Regulatory pressure is increasing
As advanced therapies become more powerful the stakes of regulatory decisions grow correspondingly higher. Regulatory agencies must balance two competing priorities: accelerating access to innovative treatments and ensuring that therapies entering the market are safe and effective.
For interventions with long-lasting biological effects, the evidentiary bar may rise accordingly. Recent decisions such as the FDA’s initial rejection of BioMarin’s Roctavian, the complete response letter for REGENXBIO’s RGX-121 and ongoing scrutiny of Sarepta’s Elevidys suggest that regulators are examining the strength of early biological evidence more closely, particularly when therapies rely on complex mechanisms or when long-term outcomes remain uncertain. This scrutiny is not necessarily a sign of resistance to innovation. Rather, it reflects the responsibility regulators carry when evaluating therapies that may permanently alter biological systems.
In response, many researchers and biotechnology companies are exploring ways to strengthen the evidence pipeline before clinical trials begin. Across academia and industry, including at Revalia Bio, there is growing interest in integrating human biological data earlier in development. Advances in organoid systems, organ-on-a-chip technologies and ex vivo human tissue models are providing new ways to study disease mechanisms in human-relevant contexts.
At the same time, increasingly sophisticated computational models and large-scale biological datasets are helping translate complex biological signals into more predictive insights. The goal is not to replace traditional experimental systems but to complement them with additional sources of evidence that better reflect human biology. By combining multiple forms of human-derived data, developers may be able to reduce uncertainty earlier in the development process.

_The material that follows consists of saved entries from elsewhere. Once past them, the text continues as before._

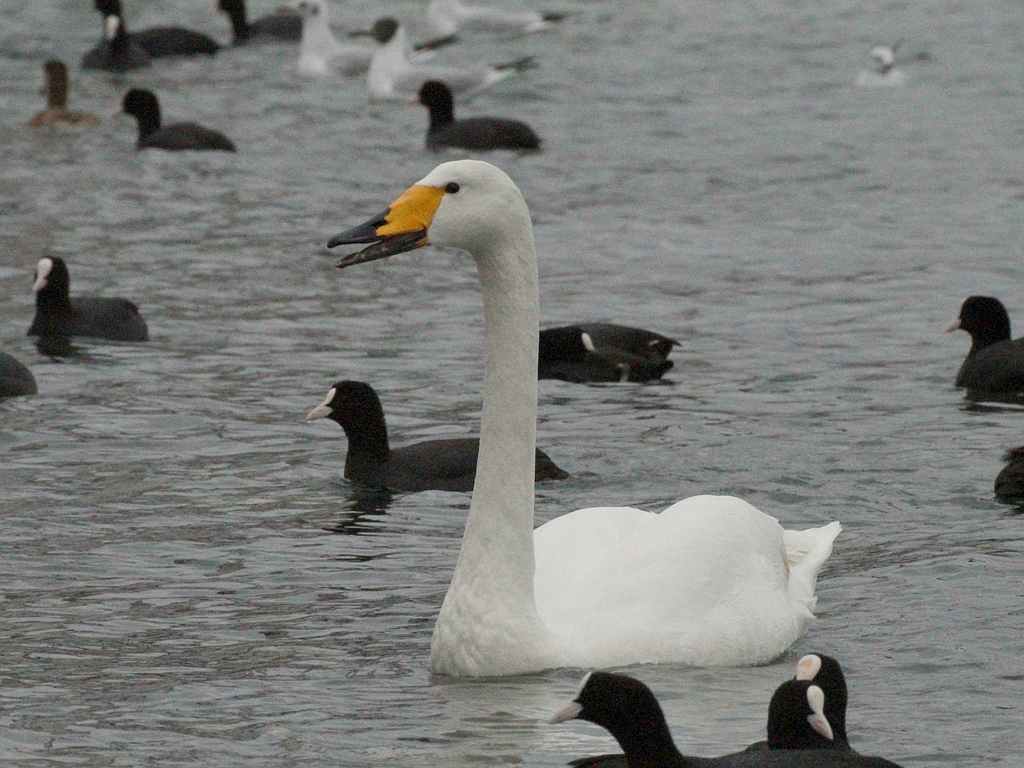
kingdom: Animalia
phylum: Chordata
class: Aves
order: Anseriformes
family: Anatidae
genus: Cygnus
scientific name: Cygnus cygnus
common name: Whooper swan
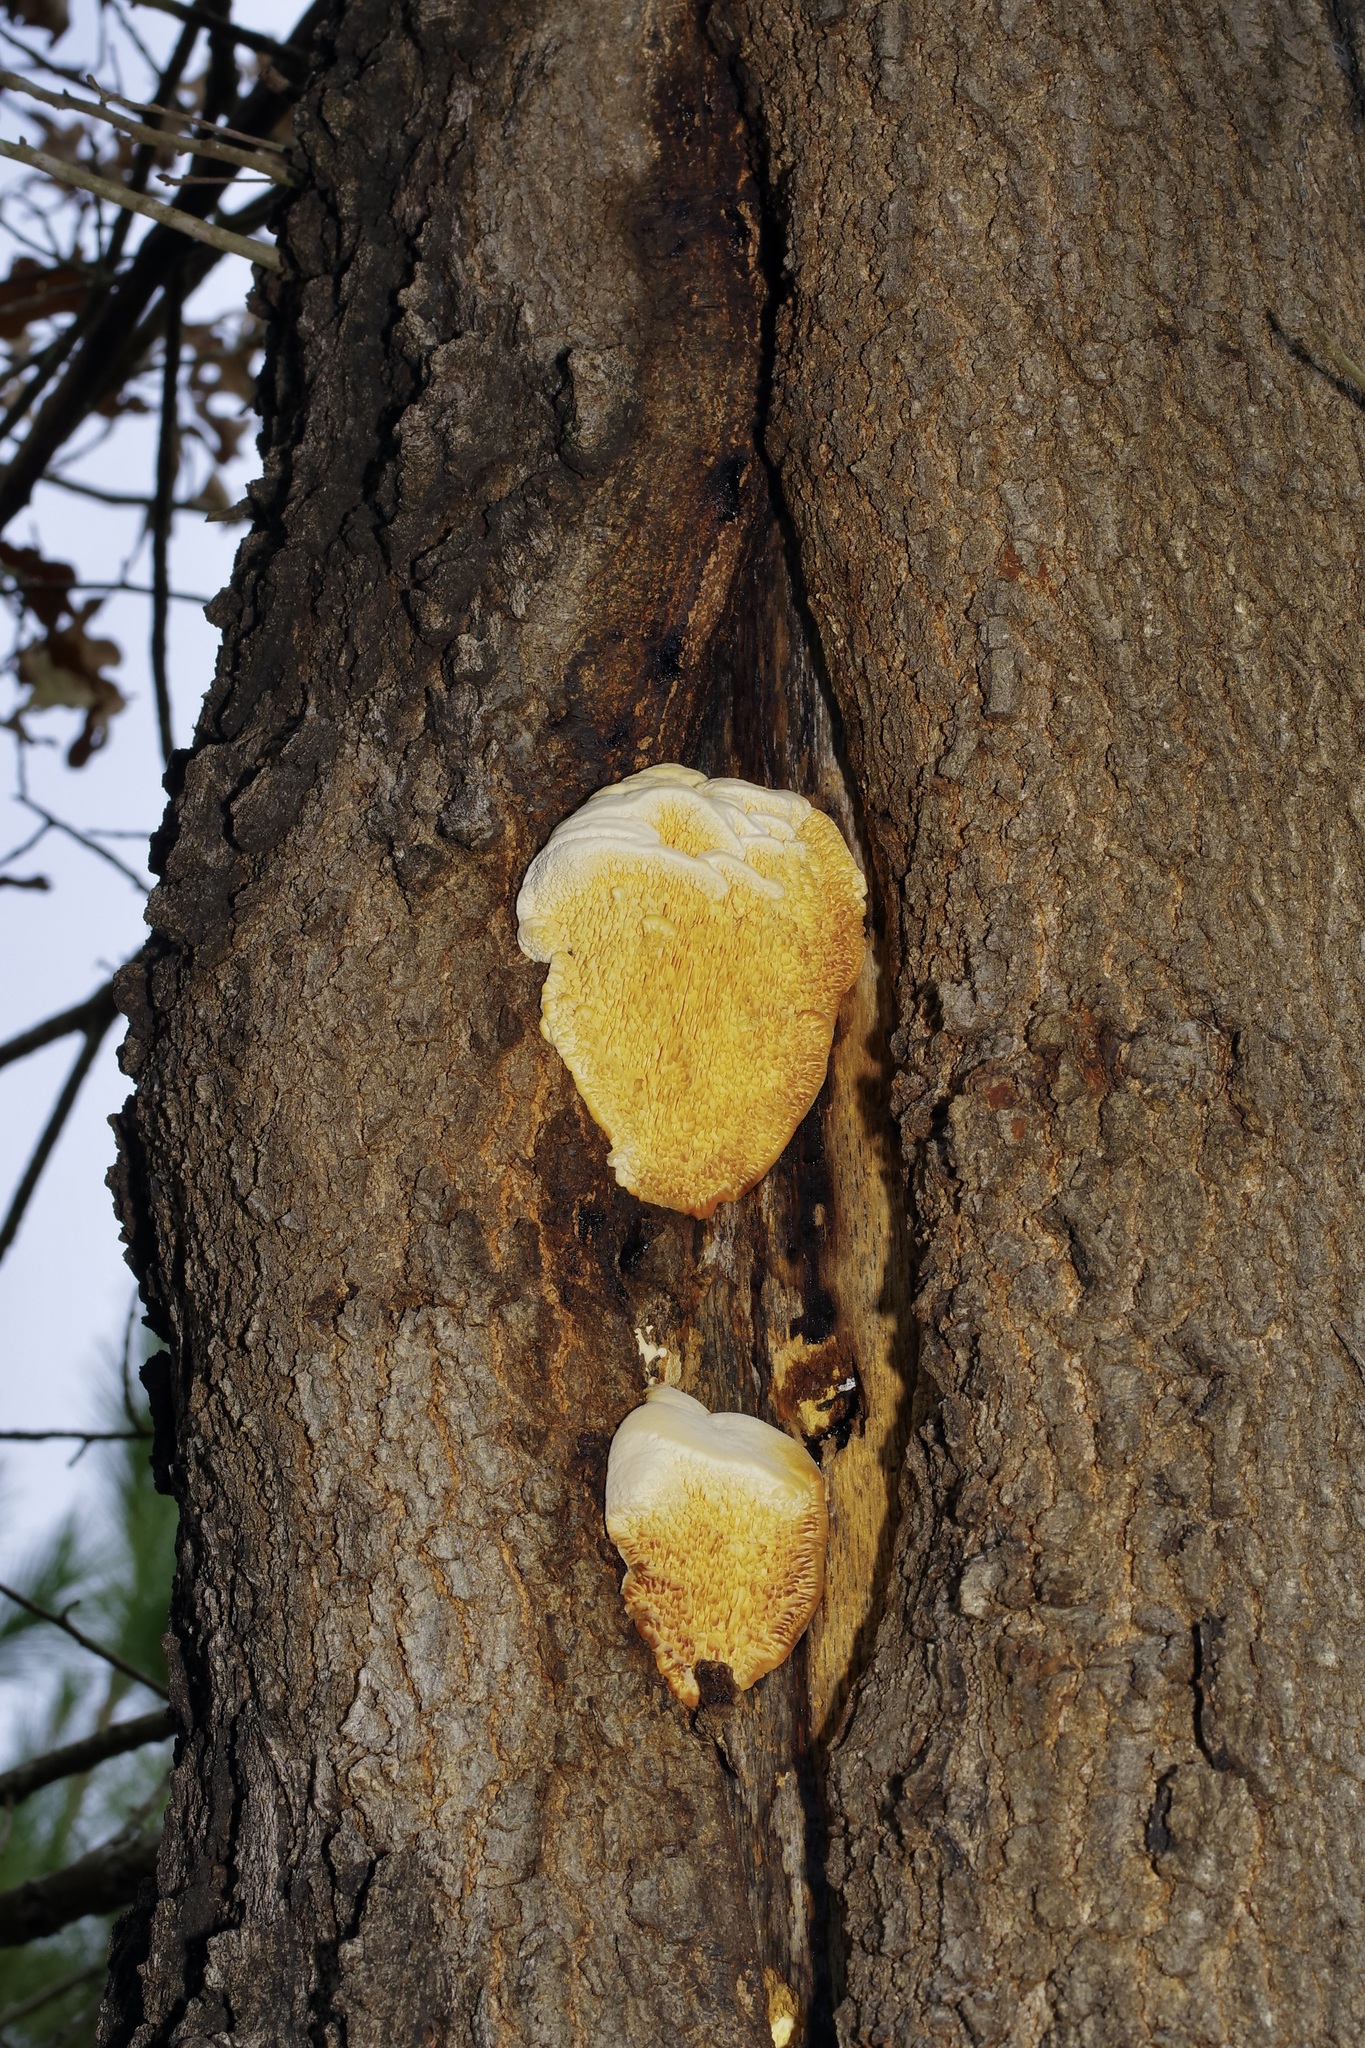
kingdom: Fungi
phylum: Basidiomycota
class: Agaricomycetes
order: Polyporales
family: Meruliaceae
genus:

Rethinking the evidence pipeline
The recent wave of gene therapy setbacks may ultimately reveal something broader than isolated program failures. They may reflect structural challenges in how the industry generates and evaluates evidence long before therapies reach patients. If early biological signals are incomplete or insufficiently predictive, uncertainty accumulates across every stage of development. Strengthening the evidence pipeline earlier could reduce the likelihood of late-stage surprises and improve confidence across the ecosystem.
Gene therapy remains one of modern medicine’s most promising frontiers. But as therapies become more sophisticated, so must the frameworks used to evaluate them. The next phase of innovation may depend not only on new technologies but on better ways of understanding human biology before clinical trials begin.